Friday, January 22, 2010

world impact centre

I think it's beautiful process. The process of getting to know God. Not only getting to know Him but learning how to talk and interact with Him. I've recently learned the mysterious power of prayer. That it goes beyond just a simple thanks or blessing. I've learned that if you ask you will receive. Tonight I volunteered at World Impact Centre. It's an organization with missionaries to target the city of LA. They raise a lot of their own funds and bring God into their schools or other means. Our church provided dinner for the missionaries because they hardly have time to relax. The purpose of the night was to also get to know the missionaries.

Here's more about it if you're curious.

So I've been praying in my car starting this week. My sister suggested that I do this instead of listening to my dirty rap songs. But honestly it's really been a blessing. And even a few moments in prayer brings out a new heart for God. Anyways, before I went to volunteer both in the morning and at night, I prayed that God really use me to open up and reach out to people. I wanted to be able to share and grow. Often, I find myself to be self-conscious in my approach with people. I'm my worst enemy in a sense.

The whole night consisted of small talk. Honestly, I hate small talk. Or I guess I don't even talk that much in general.

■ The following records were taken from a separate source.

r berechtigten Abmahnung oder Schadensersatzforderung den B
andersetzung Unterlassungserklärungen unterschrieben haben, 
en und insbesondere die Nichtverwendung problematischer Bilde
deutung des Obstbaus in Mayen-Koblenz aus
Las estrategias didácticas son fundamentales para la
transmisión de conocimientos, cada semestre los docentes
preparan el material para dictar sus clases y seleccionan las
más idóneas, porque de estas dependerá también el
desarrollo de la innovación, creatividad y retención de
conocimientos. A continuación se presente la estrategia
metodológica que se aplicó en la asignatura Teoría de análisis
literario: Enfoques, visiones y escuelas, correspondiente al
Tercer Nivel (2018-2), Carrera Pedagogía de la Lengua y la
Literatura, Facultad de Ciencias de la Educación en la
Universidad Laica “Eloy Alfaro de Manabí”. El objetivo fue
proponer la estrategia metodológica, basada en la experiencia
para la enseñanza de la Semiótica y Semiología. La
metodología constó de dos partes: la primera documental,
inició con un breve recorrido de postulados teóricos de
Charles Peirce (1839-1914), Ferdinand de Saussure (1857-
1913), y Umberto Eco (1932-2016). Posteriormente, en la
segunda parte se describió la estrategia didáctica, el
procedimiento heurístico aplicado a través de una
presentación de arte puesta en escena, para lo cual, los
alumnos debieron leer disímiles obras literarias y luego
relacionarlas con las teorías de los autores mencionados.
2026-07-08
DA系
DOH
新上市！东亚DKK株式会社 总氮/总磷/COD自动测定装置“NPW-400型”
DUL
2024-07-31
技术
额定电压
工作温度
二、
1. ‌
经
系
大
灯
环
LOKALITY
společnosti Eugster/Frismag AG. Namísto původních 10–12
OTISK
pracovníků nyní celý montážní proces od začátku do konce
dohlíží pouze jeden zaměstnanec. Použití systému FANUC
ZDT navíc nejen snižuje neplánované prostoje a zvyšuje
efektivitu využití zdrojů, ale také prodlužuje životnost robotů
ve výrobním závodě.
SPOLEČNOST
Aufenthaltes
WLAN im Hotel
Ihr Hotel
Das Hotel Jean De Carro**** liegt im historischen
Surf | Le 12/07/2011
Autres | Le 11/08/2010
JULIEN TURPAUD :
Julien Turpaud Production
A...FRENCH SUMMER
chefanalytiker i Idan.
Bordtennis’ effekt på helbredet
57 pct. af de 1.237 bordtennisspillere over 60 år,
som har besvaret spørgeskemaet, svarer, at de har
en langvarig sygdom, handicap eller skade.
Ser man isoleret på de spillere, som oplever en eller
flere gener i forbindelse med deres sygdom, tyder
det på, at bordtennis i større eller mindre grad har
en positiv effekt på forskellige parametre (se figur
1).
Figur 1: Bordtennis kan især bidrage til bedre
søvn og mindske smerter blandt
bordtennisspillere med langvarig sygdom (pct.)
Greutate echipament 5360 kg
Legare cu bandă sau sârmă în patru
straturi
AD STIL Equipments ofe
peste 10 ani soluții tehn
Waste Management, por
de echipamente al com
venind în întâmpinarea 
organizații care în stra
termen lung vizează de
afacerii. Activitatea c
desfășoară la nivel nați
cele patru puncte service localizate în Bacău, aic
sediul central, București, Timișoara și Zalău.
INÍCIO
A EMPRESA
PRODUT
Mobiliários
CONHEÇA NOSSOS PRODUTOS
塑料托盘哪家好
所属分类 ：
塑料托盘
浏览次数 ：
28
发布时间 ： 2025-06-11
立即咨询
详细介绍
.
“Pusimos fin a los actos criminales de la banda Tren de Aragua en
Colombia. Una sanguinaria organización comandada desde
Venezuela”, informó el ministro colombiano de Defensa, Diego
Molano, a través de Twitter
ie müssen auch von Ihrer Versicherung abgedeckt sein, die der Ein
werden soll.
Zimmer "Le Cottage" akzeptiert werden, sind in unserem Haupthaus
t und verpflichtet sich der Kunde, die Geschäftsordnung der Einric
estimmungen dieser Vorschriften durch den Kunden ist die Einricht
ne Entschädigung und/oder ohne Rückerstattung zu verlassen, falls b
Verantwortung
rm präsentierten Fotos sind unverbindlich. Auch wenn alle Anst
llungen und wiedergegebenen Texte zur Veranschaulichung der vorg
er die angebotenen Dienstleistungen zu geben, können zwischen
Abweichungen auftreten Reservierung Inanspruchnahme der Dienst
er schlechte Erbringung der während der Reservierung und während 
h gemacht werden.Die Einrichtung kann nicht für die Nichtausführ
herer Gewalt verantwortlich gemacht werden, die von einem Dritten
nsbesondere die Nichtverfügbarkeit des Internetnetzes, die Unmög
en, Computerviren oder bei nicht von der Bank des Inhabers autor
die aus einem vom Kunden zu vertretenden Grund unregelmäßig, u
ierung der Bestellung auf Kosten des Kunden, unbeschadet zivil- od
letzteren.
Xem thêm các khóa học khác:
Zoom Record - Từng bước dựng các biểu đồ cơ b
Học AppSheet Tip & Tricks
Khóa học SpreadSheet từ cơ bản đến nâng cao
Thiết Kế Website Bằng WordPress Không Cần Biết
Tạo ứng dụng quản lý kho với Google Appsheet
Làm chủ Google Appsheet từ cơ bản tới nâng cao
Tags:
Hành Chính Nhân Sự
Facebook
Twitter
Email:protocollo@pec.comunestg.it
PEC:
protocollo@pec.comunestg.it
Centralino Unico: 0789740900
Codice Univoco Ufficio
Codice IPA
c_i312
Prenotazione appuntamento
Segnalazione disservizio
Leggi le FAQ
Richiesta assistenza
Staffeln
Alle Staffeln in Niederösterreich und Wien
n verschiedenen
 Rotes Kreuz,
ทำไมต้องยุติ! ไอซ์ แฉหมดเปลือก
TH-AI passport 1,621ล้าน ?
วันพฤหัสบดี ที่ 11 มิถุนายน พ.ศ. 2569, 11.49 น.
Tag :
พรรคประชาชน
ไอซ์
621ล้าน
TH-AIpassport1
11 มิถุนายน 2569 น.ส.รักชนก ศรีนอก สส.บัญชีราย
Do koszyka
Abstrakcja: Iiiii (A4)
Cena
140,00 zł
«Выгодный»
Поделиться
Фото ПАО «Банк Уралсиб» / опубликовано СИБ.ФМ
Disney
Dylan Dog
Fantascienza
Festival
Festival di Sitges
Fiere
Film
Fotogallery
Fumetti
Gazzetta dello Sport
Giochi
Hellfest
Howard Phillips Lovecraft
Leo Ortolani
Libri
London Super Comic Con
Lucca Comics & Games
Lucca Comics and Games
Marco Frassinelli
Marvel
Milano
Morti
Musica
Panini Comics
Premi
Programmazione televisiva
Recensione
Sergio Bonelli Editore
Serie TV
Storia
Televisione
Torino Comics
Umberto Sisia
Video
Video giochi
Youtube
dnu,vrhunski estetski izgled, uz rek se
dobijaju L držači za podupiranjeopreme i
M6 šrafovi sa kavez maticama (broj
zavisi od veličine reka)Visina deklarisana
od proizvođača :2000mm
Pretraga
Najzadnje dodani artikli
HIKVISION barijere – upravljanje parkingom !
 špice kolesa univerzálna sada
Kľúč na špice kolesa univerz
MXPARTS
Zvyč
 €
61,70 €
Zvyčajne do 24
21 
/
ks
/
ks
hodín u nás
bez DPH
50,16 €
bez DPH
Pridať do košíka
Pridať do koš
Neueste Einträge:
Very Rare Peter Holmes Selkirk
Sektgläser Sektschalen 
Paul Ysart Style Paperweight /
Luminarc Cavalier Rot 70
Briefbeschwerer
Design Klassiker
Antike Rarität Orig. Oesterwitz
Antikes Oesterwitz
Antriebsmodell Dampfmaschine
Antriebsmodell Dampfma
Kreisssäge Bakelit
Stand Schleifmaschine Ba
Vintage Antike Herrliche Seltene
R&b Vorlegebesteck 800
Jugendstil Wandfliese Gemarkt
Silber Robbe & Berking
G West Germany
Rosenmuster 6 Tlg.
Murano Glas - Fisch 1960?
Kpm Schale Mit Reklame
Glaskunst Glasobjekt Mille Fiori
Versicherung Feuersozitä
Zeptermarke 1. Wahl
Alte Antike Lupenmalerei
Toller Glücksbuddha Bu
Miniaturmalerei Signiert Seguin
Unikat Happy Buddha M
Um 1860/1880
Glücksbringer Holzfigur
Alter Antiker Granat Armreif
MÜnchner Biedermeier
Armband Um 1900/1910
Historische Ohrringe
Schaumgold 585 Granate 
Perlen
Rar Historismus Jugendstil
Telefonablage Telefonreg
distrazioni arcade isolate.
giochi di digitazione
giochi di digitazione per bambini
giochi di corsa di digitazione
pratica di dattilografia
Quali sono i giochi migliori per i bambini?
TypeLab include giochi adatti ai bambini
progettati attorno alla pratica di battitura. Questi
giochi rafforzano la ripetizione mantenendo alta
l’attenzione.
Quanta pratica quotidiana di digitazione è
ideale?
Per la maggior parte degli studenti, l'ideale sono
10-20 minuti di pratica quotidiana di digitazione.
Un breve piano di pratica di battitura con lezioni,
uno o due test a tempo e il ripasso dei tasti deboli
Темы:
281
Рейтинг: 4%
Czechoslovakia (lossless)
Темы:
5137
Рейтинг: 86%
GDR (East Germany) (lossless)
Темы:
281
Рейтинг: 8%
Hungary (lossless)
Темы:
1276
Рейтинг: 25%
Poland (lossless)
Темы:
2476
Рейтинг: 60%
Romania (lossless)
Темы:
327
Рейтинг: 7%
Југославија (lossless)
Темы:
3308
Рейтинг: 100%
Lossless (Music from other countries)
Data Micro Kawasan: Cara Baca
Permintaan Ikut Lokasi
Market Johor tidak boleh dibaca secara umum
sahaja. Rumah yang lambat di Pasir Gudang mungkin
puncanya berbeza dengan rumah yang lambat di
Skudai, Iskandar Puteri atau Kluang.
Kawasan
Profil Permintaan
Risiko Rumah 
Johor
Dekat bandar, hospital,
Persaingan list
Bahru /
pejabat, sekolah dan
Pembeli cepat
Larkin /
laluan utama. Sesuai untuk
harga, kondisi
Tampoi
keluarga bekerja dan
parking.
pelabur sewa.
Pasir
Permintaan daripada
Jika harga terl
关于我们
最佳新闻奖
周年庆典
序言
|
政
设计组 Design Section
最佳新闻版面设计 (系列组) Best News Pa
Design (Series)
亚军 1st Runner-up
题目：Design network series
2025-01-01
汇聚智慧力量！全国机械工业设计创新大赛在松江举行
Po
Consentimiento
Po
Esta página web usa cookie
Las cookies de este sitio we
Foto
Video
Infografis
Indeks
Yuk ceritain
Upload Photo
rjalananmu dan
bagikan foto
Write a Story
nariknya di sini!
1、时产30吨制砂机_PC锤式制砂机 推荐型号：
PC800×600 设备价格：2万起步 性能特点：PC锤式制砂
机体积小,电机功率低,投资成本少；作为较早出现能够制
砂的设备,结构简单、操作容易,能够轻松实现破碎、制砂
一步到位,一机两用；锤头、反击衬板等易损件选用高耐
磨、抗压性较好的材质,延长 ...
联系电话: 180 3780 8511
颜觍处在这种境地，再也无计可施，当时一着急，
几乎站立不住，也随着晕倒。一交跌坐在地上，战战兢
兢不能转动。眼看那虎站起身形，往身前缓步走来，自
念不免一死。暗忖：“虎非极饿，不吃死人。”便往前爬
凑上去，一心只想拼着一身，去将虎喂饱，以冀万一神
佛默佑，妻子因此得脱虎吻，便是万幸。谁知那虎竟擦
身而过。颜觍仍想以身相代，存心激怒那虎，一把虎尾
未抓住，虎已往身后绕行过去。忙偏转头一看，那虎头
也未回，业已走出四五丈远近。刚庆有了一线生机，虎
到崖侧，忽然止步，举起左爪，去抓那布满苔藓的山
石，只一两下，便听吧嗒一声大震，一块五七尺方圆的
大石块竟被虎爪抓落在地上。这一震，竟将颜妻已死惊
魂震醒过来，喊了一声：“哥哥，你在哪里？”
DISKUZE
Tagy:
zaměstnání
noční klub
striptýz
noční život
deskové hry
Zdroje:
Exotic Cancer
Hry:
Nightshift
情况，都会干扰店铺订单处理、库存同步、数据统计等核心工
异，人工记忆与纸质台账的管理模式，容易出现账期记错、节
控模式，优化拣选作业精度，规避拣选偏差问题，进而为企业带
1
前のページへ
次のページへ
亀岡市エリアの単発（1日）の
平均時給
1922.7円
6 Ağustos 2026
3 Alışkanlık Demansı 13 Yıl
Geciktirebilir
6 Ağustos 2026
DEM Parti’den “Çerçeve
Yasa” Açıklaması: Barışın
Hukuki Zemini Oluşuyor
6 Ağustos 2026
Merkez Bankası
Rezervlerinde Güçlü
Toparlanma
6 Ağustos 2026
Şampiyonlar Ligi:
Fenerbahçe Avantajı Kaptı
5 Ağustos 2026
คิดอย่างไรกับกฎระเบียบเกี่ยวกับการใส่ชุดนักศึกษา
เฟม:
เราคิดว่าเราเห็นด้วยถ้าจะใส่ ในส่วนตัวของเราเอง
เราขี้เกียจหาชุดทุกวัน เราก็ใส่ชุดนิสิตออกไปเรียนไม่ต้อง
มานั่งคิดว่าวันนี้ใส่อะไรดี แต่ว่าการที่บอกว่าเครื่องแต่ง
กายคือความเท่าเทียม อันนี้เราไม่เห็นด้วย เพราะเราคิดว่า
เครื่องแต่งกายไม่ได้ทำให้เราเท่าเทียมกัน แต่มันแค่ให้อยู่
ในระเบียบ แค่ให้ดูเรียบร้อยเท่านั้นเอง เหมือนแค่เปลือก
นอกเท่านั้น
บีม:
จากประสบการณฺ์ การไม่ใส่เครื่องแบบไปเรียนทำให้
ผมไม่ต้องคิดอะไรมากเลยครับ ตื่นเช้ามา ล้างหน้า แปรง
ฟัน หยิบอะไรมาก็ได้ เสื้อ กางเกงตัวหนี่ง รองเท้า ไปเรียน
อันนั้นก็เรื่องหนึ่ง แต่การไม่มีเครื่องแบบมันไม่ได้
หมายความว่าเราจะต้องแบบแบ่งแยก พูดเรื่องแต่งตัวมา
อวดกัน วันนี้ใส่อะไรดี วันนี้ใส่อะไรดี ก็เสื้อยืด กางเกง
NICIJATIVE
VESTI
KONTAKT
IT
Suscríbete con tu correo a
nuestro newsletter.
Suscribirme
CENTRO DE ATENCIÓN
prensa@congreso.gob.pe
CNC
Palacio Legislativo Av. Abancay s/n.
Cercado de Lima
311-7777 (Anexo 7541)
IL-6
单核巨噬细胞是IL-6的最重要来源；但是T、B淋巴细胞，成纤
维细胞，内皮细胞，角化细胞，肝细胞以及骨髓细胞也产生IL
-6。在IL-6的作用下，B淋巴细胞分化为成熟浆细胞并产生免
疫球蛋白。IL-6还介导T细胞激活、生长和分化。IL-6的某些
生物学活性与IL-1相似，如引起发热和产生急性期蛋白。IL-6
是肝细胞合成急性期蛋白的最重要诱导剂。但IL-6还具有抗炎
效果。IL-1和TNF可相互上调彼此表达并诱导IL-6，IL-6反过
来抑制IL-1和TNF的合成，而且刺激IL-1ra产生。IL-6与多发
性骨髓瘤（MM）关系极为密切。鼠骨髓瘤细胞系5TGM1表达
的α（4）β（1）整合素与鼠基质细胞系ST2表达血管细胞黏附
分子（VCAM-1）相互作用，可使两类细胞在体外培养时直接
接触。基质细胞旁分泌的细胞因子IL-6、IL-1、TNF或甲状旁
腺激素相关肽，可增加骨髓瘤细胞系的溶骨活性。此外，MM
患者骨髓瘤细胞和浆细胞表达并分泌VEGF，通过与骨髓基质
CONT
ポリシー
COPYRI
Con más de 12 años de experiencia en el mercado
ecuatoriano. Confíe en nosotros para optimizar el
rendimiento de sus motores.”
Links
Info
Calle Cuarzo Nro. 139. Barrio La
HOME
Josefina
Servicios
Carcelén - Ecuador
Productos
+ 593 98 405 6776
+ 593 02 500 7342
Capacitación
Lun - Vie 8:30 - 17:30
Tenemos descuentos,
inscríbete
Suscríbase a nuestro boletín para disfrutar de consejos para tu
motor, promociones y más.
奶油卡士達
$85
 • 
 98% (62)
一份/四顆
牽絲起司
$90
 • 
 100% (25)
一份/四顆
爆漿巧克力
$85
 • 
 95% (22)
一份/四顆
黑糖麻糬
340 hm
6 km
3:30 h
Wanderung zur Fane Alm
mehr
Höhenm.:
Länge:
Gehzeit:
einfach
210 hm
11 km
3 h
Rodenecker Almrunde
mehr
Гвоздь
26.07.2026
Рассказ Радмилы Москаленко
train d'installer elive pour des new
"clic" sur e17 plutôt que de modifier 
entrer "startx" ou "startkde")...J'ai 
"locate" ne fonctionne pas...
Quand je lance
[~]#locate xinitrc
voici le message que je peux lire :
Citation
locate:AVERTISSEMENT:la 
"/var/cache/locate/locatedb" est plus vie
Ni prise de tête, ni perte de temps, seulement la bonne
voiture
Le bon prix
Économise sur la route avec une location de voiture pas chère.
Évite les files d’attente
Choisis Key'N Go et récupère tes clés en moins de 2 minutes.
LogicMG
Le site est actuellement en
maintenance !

But I truly enjoyed interacting with everyone tonight. There was a sense of genuine enthusiasm to share and to shape one another. And that genuine enthusiasm brought a sense of hope and joy that was unexplainable through worldly means. Their humble, difficult life was a joy in the sense that God was their reason to live and with each worldly sense of suffering there was a delight which eliminated it all. As I was sitting and talking to the newly engaged couple Jenny and Jerome (?), I was wondering how to live a Christian life. I was wondering if my approach was wrong. For me to pursue dental school or to travel for my pure enjoyment. Because in those scenarios, God is brought into the picture rather than him being the reason for those decisions. On the other hand, this couple gave up everything and in the process, they were able to fully enjoy God and be filled because of it. So to be with God, would I have to give up my career? I was just unsure.

I also talked to another pastor and I somehow stumbled upon the topic of my vision with dentistry - to have a christian dental clinic/public health education center. He introduced me to the guy who organized a dental clinic at the world impact centre. He gave me some information about the process. It was just a reminder from God that I shouldn't let go of my vision and that it isn't impossible.

After all the missionaries left, I got to spend some time to talk to my church members. I was just comforted by the fact that they had the same vision and heart of God for the city of LA. Being at Sovereign Grace has really brought a sense of identity in Christ and also an encouragement.

So, my prayers were answered more abundantly than I had asked for. I'm blessed and encouraged by this night. I've been reminded that God is my portion and that his love is so deep and real that it moves and inspires me to new realms. I seek you.